A depression network caused by brain tumours

Abstract

AbstractTo systematically analyse and discuss whether suppressive heterogeneous brain tumours (BTs) belong to a common brain network and provide a theoretical basis for identifying BT patients with a high risk of depression and select therapeutic targets for clinical treatment. The PubMed database was systematically searched to obtain relevant case reports, and lesion locations were manually traced to standardised brain templates according to ITK-SNAP descriptive literature. Resting-state functional magnetic resonance imaging data sets were collected from 1,000 healthy adults aged 18–35 years. Each lesion location or functional connectivity area of the lesion network. Connectivity analysis was performed in an MN152 space, and Fisher z-transformation was applied to normalise the distribution of each value in the functional connectivity correlation map, and T maps of each tumour location network were calculated with the T score of individual voxels.
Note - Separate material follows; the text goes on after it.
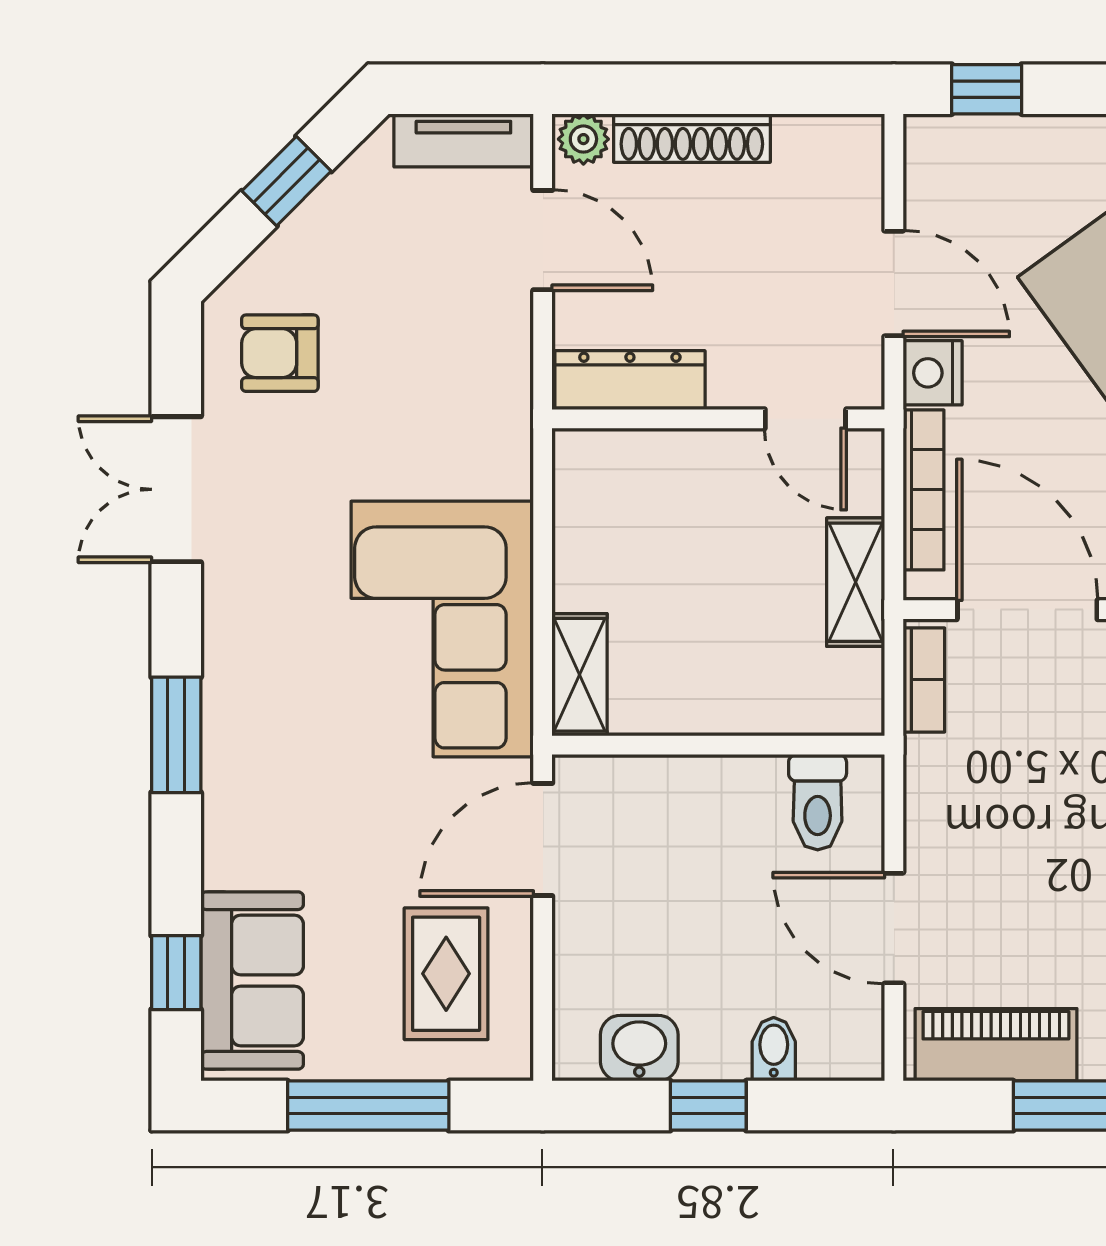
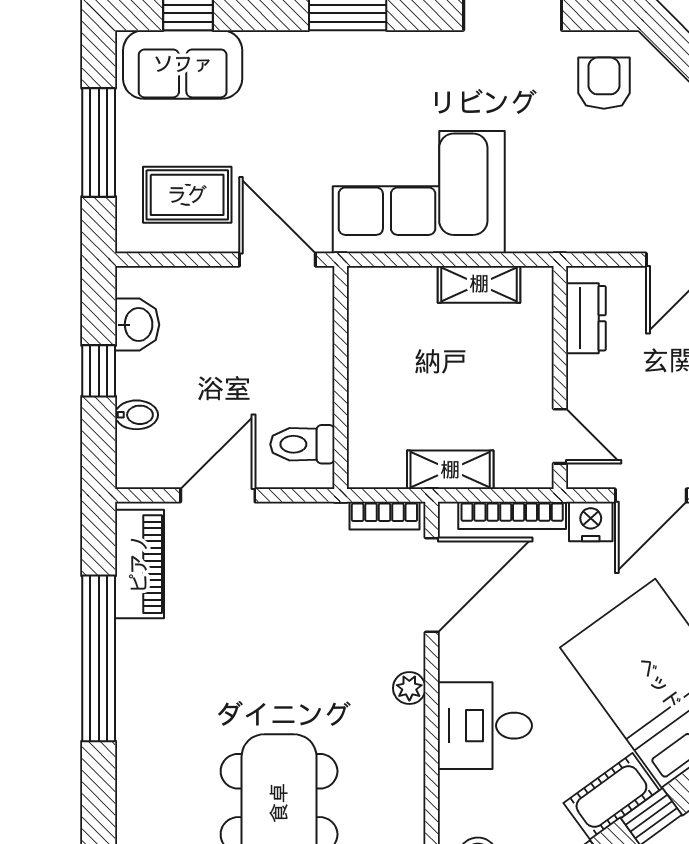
dresser: (630, 380) -> (586, 318), width x0.70
door: (805, 419) -> (560, 436), swing flipped
shelving: (579, 675) -> (479, 284), moved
This T score indicates the statistical significance of voxelwise connectivity at each tumour location. The lesion networks were thresholded at T = 7, creating binarised maps of brain regions connecting tumour locations, overlaying network maps to identify tumour-sensitive hubs and also assessing specific hubs with other conditional controls. A total of 18 patients describing depression following focal BTs were included. Of these cases, it was reported that depression-related tumours were unevenly distributed in the brain: 89% (16/18) were positively correlated with the left striatum, and the peak of the left striatum lesion network continuously overlapped. The depression-related tumour location was consistent with the tumour suppressor network (89%). These results suggest that sensitive hubs are aligned with specific networks, and specific hubs are aligned with sensitive networks. Brain tumour-related depression differs from acute lesion-related depression and may be related to the mapping of tumours to depression-related brain networks. It can provide an observational basis for the neuroanatomical basis of BT-related depression and a theoretical basis for identifying patients with BTs at high risk of depression and their subsequent clinical diagnosis and treatment.